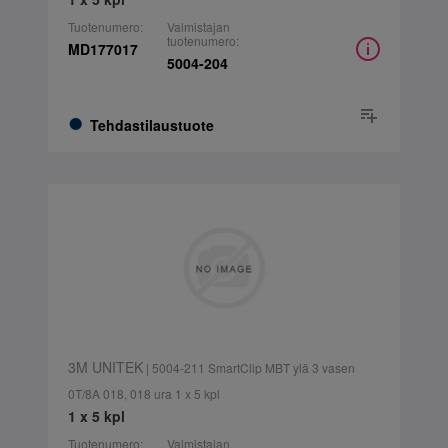
Tuotenumero:
Valmistajan
tuotenumero:
MD177017
5004-204
Tehdastilaustuote
3M UNITEK
| 5004-211 SmartClip MBT ylä 3 vasen
0T/8A 018, 018 ura 1 x 5 kpl
1 x 5 kpl
Tuotenumero:
Valmistajan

● ACTIVITY:
The answer should hold the lines from the one containing "0T/8A 018, 018 ura 1 x 5 kpl" through the end of the entries above, set down exactly, with both ends included.

● RESPONSE TO THE EXERCISE:
0T/8A 018, 018 ura 1 x 5 kpl
1 x 5 kpl
Tuotenumero:
Valmistajan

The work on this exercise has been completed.